The data Start Marker

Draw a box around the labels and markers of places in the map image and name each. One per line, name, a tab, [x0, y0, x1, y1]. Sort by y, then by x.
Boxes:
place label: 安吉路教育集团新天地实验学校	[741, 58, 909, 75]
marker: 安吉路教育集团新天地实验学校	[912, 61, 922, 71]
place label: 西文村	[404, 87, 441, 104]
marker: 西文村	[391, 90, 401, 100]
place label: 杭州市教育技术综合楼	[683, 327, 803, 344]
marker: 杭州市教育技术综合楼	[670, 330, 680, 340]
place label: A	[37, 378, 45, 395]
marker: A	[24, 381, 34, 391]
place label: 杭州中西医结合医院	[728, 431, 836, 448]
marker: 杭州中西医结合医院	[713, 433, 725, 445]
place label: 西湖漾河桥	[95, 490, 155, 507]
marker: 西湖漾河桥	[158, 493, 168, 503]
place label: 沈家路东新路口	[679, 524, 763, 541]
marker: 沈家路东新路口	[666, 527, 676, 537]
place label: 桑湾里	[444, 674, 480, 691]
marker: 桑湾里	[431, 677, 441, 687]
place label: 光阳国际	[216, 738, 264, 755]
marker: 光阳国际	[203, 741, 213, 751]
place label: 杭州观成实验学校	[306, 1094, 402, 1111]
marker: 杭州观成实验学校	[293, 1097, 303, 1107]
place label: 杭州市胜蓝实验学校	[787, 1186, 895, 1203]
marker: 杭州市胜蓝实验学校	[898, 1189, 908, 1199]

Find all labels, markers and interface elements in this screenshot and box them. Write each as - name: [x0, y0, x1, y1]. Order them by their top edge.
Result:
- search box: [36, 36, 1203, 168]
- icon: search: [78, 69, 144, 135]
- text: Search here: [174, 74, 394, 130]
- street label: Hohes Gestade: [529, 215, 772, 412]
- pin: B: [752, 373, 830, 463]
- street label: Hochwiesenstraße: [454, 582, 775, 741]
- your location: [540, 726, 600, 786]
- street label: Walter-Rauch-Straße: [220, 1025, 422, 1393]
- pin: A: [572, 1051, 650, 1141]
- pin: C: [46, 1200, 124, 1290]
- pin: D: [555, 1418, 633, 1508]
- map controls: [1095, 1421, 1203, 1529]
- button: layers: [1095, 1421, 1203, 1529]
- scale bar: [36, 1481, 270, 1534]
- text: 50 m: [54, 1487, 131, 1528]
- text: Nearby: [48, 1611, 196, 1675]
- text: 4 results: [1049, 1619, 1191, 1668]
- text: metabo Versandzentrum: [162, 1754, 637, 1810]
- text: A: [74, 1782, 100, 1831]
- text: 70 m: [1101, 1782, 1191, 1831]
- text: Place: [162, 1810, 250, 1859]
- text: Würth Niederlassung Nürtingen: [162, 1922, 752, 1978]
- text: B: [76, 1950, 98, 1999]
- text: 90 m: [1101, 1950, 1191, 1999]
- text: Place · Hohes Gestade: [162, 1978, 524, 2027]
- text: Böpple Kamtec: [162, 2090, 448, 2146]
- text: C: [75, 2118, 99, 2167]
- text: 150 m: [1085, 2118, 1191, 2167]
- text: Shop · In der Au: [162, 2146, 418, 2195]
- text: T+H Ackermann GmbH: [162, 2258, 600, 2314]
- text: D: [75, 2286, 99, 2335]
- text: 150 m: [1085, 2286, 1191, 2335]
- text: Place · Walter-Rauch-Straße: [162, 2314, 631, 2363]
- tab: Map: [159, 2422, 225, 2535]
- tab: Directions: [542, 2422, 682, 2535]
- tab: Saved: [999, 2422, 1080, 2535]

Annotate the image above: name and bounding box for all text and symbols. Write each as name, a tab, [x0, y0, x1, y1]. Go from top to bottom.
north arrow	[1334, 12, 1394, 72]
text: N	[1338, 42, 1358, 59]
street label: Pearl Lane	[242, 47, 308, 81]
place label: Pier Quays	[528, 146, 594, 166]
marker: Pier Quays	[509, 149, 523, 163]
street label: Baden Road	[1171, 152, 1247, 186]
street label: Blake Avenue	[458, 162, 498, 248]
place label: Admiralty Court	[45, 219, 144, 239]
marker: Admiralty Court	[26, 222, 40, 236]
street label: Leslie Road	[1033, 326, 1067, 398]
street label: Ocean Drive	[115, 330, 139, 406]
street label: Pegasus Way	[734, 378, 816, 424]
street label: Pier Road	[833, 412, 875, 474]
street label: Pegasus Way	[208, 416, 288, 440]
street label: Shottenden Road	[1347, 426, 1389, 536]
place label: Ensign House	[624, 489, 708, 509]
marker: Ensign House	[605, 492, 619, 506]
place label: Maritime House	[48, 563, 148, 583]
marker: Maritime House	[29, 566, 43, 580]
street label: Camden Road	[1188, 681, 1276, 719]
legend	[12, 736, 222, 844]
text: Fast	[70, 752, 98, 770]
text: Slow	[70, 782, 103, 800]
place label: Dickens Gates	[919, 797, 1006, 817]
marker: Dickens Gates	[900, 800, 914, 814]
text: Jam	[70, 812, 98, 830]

The data End Marker

Print each entry above exactly as given.

▶ Response to the task:
Draw a box around the labels and markers of places in the map image and name each. One per line, name, a tab, [x0, y0, x1, y1]. Sort by y, then by x.
Boxes:
place label: 安吉路教育集团新天地实验学校	[741, 58, 909, 75]
marker: 安吉路教育集团新天地实验学校	[912, 61, 922, 71]
place label: 西文村	[404, 87, 441, 104]
marker: 西文村	[391, 90, 401, 100]
place label: 杭州市教育技术综合楼	[683, 327, 803, 344]
marker: 杭州市教育技术综合楼	[670, 330, 680, 340]
place label: A	[37, 378, 45, 395]
marker: A	[24, 381, 34, 391]
place label: 杭州中西医结合医院	[728, 431, 836, 448]
marker: 杭州中西医结合医院	[713, 433, 725, 445]
place label: 西湖漾河桥	[95, 490, 155, 507]
marker: 西湖漾河桥	[158, 493, 168, 503]
place label: 沈家路东新路口	[679, 524, 763, 541]
marker: 沈家路东新路口	[666, 527, 676, 537]
place label: 桑湾里	[444, 674, 480, 691]
marker: 桑湾里	[431, 677, 441, 687]
place label: 光阳国际	[216, 738, 264, 755]
marker: 光阳国际	[203, 741, 213, 751]
place label: 杭州观成实验学校	[306, 1094, 402, 1111]
marker: 杭州观成实验学校	[293, 1097, 303, 1107]
place label: 杭州市胜蓝实验学校	[787, 1186, 895, 1203]
marker: 杭州市胜蓝实验学校	[898, 1189, 908, 1199]

Find all labels, markers and interface elements in this screenshot and box them. Write each as - name: [x0, y0, x1, y1]. Order them by their top edge.
Result:
- search box: [36, 36, 1203, 168]
- icon: search: [78, 69, 144, 135]
- text: Search here: [174, 74, 394, 130]
- street label: Hohes Gestade: [529, 215, 772, 412]
- pin: B: [752, 373, 830, 463]
- street label: Hochwiesenstraße: [454, 582, 775, 741]
- your location: [540, 726, 600, 786]
- street label: Walter-Rauch-Straße: [220, 1025, 422, 1393]
- pin: A: [572, 1051, 650, 1141]
- pin: C: [46, 1200, 124, 1290]
- pin: D: [555, 1418, 633, 1508]
- map controls: [1095, 1421, 1203, 1529]
- button: layers: [1095, 1421, 1203, 1529]
- scale bar: [36, 1481, 270, 1534]
- text: 50 m: [54, 1487, 131, 1528]
- text: Nearby: [48, 1611, 196, 1675]
- text: 4 results: [1049, 1619, 1191, 1668]
- text: metabo Versandzentrum: [162, 1754, 637, 1810]
- text: A: [74, 1782, 100, 1831]
- text: 70 m: [1101, 1782, 1191, 1831]
- text: Place: [162, 1810, 250, 1859]
- text: Würth Niederlassung Nürtingen: [162, 1922, 752, 1978]
- text: B: [76, 1950, 98, 1999]
- text: 90 m: [1101, 1950, 1191, 1999]
- text: Place · Hohes Gestade: [162, 1978, 524, 2027]
- text: Böpple Kamtec: [162, 2090, 448, 2146]
- text: C: [75, 2118, 99, 2167]
- text: 150 m: [1085, 2118, 1191, 2167]
- text: Shop · In der Au: [162, 2146, 418, 2195]
- text: T+H Ackermann GmbH: [162, 2258, 600, 2314]
- text: D: [75, 2286, 99, 2335]
- text: 150 m: [1085, 2286, 1191, 2335]
- text: Place · Walter-Rauch-Straße: [162, 2314, 631, 2363]
- tab: Map: [159, 2422, 225, 2535]
- tab: Directions: [542, 2422, 682, 2535]
- tab: Saved: [999, 2422, 1080, 2535]

Annotate the image above: name and bounding box for all text and symbols. Write each as name, a tab, [x0, y0, x1, y1]. Go from top to bottom.
north arrow	[1334, 12, 1394, 72]
text: N	[1338, 42, 1358, 59]
street label: Pearl Lane	[242, 47, 308, 81]
place label: Pier Quays	[528, 146, 594, 166]
marker: Pier Quays	[509, 149, 523, 163]
street label: Baden Road	[1171, 152, 1247, 186]
street label: Blake Avenue	[458, 162, 498, 248]
place label: Admiralty Court	[45, 219, 144, 239]
marker: Admiralty Court	[26, 222, 40, 236]
street label: Leslie Road	[1033, 326, 1067, 398]
street label: Ocean Drive	[115, 330, 139, 406]
street label: Pegasus Way	[734, 378, 816, 424]
street label: Pier Road	[833, 412, 875, 474]
street label: Pegasus Way	[208, 416, 288, 440]
street label: Shottenden Road	[1347, 426, 1389, 536]
place label: Ensign House	[624, 489, 708, 509]
marker: Ensign House	[605, 492, 619, 506]
place label: Maritime House	[48, 563, 148, 583]
marker: Maritime House	[29, 566, 43, 580]
street label: Camden Road	[1188, 681, 1276, 719]
legend	[12, 736, 222, 844]
text: Fast	[70, 752, 98, 770]
text: Slow	[70, 782, 103, 800]
place label: Dickens Gates	[919, 797, 1006, 817]
marker: Dickens Gates	[900, 800, 914, 814]
text: Jam	[70, 812, 98, 830]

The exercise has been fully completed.